Accordingly, after general genealogical tables (in which the work abounds), the
kingdom of David is traced to the Babylonish captivity, while the history of the
kingdom of Israel is wholly omitted. Even in the history of the kingdom of David
and of his successors - especially in that of David and Solomon - all the merely
personal parts are passed over, and the narrative is, if one may use the expression,
rather objective than subjective. The reader will easily find for himself what parts
of history are omitted, although the plan is not always consistently carried out,
especially in regard to the later reigns.


(^257) The expression refers, of course, to these two hundred representative men, and
not to the tribe as a whole.
(^258) Comp. Vol. 2 of this Bible History.
(^259) This might have been inferred from the circumstance that both in 2 Samuel 5
and in 1 Chronicles 11 the capture of Jerusalem is recorded immediately after
David's coronation. But the wording of 2 Samuel 5:5 places it beyond doubt.

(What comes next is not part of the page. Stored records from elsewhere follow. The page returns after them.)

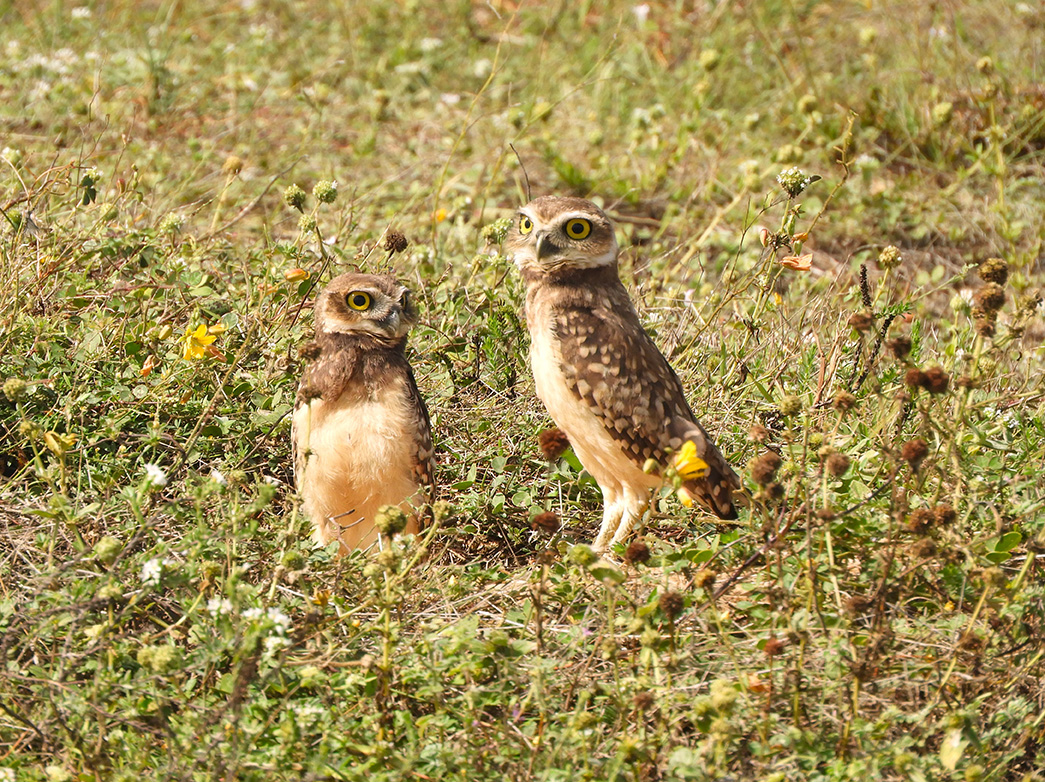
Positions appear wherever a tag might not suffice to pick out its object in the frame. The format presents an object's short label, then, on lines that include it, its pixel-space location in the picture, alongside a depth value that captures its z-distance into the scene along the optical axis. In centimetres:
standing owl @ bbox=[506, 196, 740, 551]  809
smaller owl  770
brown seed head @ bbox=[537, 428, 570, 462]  682
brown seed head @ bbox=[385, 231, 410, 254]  878
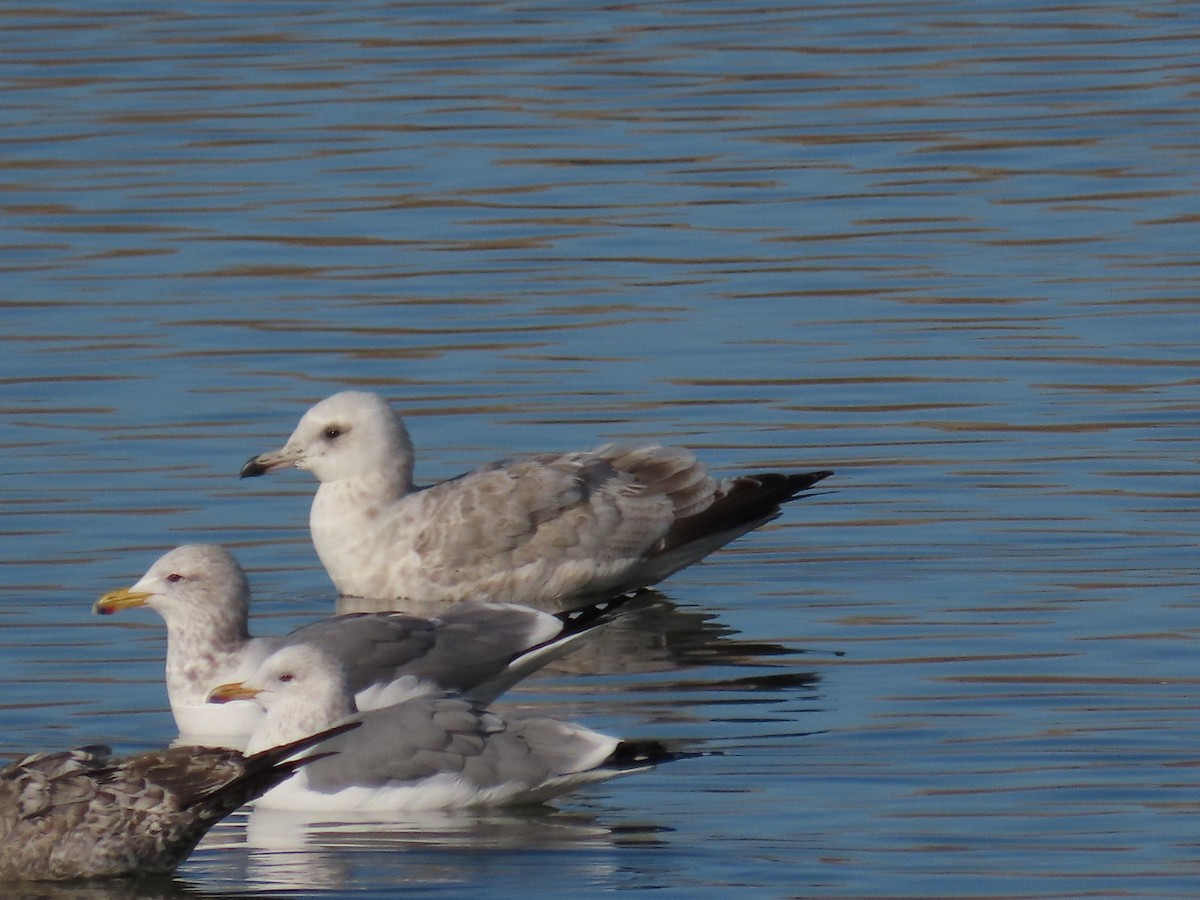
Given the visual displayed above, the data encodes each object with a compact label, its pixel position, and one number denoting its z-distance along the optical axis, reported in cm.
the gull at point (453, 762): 1911
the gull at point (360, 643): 2180
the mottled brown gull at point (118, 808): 1845
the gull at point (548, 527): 2637
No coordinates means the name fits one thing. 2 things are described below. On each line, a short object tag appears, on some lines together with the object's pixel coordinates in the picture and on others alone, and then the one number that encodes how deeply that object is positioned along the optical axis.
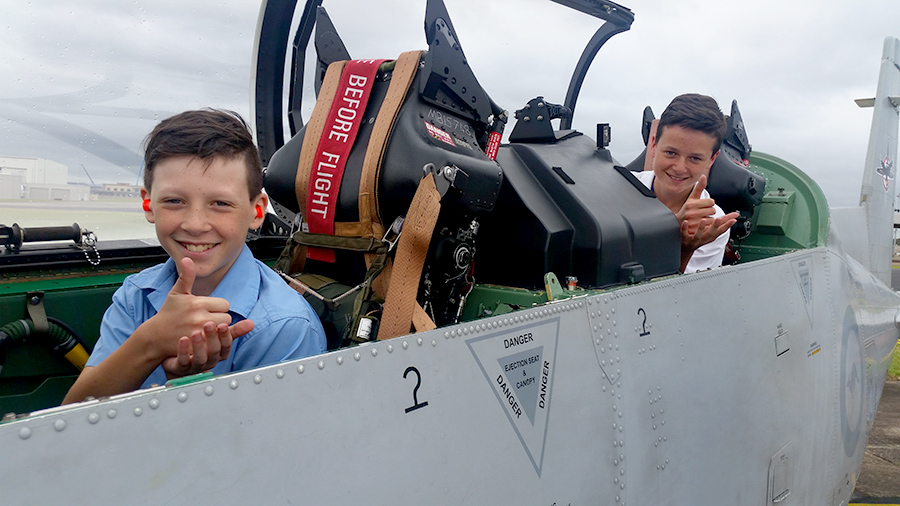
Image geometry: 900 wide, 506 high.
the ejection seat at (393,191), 1.16
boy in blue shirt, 0.72
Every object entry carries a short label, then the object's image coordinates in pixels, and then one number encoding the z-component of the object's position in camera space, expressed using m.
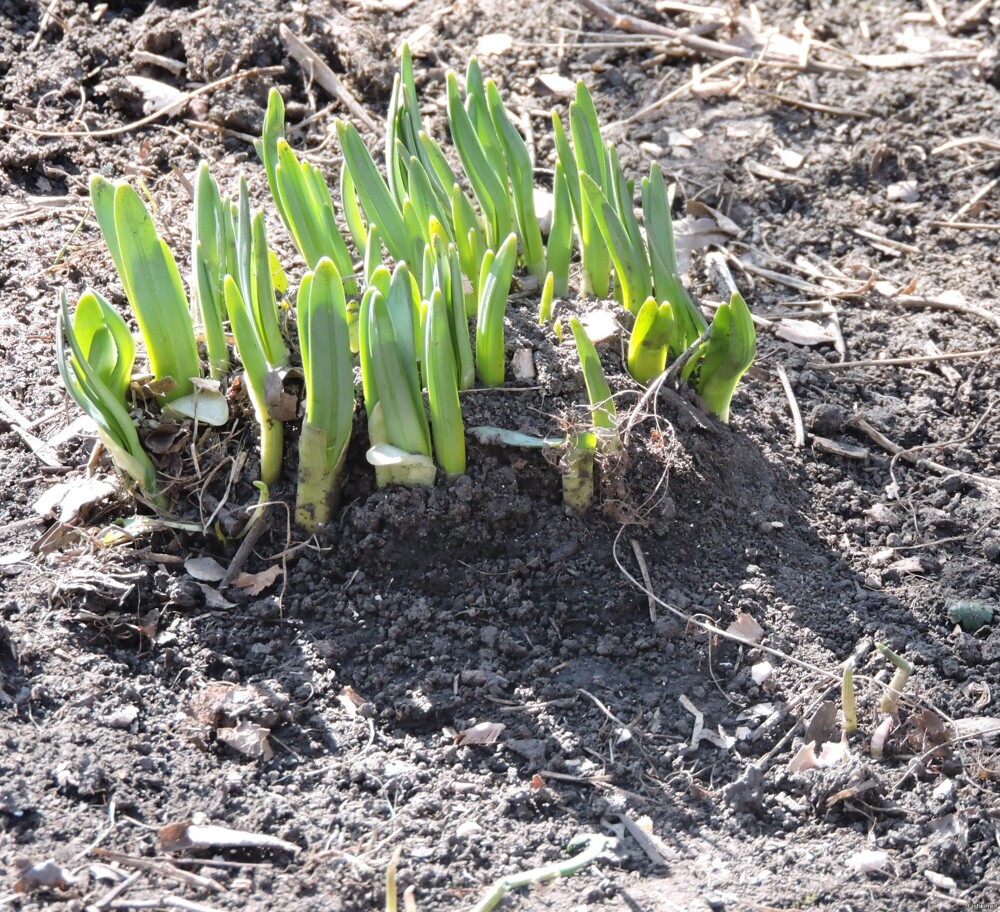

(^260) So the words in the original, and not as in our Authorised Version.
(^261) The expression rendered in the Authorised Version "gutter," occurs only again
in the plural in Psalm 42:7, where it undoubtedly means "cataracts" or "waterfalls."
Accordingly we translate the singular of the noun by "watercourse down a steep
brow." Keil, Ewald, and Erdmann render it "abyss." The interpretation of this
difficult verse (ver. 8) in The Speaker's Bible seems to us not warranted by the
language of the text.
(^262) This is the best rendering of this somewhat difficult verse.
(^263) Mr. Lewin's theory (Siege of Jerusalem, pp. 256, etc.) that Millo was the
Temple-area is wholly untenable. There was, for example, another Millo in
Shechem (Judges 9:6), which is also designated as the migdal, or tower of
Shechem (vers. 46, 49).
(^264) So, notably, the four sons of Bathsheba or Bathshua (comp. 1 Chronicles 3:5),
and, of course, the others also. In 1 Chronicles 3:6, 7, two names (Eliphelet and
Nogah) are mentioned, which do not occur in 2 Samuel These two must have died.